This is the demand of a group of scientists. They’ve not the first clue about the subject under discussion therefore they should be given lots of power. Power to regulate the thing they’ve no clue about.
The thing is social media. They posit, rightly, that being able to communicate with millions near instantly is different from being able to grunt at the 15 others you’ve gone mammoth hunting with. Therefore this ability to communicate with millions near instantly must be studied. Well, OK.
We could and probably should answer with Chesterton’s Fence. Why is it that being able to communicate with millions near instantly over social media so popular? Because to the human bits of our brains this is in fact very like being able to grunt at the 15 we’re mammoth hunting with. It appeals to humans because it’s very like what makes humans human.
But then comes the big switch:
The emergent functional consequences are unknown. We lack the scientific framework we would need to answer even the most basic questions that technology companies and their regulators face.

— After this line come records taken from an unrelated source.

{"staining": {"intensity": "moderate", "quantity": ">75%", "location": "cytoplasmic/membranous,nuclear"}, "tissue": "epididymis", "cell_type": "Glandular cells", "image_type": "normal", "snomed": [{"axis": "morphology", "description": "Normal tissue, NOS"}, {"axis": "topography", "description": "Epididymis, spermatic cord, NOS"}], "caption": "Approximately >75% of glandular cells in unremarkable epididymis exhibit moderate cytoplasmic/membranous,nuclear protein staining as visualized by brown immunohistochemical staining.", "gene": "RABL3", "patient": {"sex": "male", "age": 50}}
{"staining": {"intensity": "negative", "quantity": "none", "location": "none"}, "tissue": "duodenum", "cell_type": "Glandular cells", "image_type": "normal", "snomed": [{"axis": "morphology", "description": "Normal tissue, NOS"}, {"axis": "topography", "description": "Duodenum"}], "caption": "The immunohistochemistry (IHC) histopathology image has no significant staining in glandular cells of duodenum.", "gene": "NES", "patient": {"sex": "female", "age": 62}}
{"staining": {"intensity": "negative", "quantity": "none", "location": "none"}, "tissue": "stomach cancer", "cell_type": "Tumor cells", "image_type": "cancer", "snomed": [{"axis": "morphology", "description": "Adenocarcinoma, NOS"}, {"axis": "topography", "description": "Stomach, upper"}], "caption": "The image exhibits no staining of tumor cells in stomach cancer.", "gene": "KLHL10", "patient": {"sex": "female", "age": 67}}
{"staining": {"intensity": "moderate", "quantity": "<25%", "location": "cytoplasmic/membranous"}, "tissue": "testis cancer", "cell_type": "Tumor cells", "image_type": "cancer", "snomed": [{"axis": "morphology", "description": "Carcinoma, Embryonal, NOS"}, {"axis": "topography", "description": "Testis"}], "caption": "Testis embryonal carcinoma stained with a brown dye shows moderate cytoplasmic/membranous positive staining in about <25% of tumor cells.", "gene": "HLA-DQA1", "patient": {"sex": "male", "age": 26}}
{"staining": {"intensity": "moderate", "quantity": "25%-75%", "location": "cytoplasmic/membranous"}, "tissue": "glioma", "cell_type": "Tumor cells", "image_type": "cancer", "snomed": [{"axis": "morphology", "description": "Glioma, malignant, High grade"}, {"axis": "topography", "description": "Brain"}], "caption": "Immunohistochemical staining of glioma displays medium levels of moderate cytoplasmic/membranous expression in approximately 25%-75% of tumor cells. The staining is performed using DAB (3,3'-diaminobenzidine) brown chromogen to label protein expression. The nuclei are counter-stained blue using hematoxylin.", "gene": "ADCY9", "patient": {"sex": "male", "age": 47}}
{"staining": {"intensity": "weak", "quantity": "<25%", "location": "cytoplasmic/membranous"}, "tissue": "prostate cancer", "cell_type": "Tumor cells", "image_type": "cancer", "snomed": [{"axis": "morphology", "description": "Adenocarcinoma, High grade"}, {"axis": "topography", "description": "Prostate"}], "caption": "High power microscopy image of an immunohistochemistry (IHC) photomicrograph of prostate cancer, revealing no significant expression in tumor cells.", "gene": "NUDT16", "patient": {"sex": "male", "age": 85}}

OK, so we’re all clueless.
In response, regulators and the public have doubled down on calls for reforming our social media ecosystem, with demands ranging from increased transparency and user controls to legal liability and public ownership. The basic debate is an ancient one: Are large-scale behavioral processes self-sustaining and self-correcting, or do they require active management and guidance to promote sustainable and equitable wellbeing (2, 19)? Historically, these questions have been addressed in philosophical or normative terms. Here, we build on our understanding of disturbed complex systems to argue that human social dynamics cannot be expected to yield solutions to global issues or to promote human wellbeing without evidence-based policy and ethical stewardship.
We’re clueless but it is really, no, seriously, important that us scientists be given power over social media so that it can be properly controlled. Even though, did we already say this?, we’re clueless.
And that’s science that is so shut up and agree.
There is no viable hands-off approach. Inaction on the part of scientists and regulators will hand the reins of our collective behavior over to a small number of individuals at for-profit companies. Despite the scientific and ethical challenges, the risks of inaction both in the present and for future generations necessitate stewardship of collective behavior.
Quite so, put the wise people in power, eh? What could go wrong?